GOAL OF THE EXERCISE.
Copy the listing below line for line, keeping every character, diacritic, and punctuation mark unchanged.

ENTRIES SUPPLIED.
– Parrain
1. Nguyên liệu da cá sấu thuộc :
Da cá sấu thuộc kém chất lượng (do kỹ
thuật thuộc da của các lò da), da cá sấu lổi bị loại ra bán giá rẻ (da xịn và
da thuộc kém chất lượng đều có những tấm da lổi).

RESPONSE.
– Parrain
1. Nguyên liệu da cá sấu thuộc :
Da cá sấu thuộc kém chất lượng (do kỹ
thuật thuộc da của các lò da), da cá sấu lổi bị loại ra bán giá rẻ (da xịn và
da thuộc kém chất lượng đều có những tấm da lổi).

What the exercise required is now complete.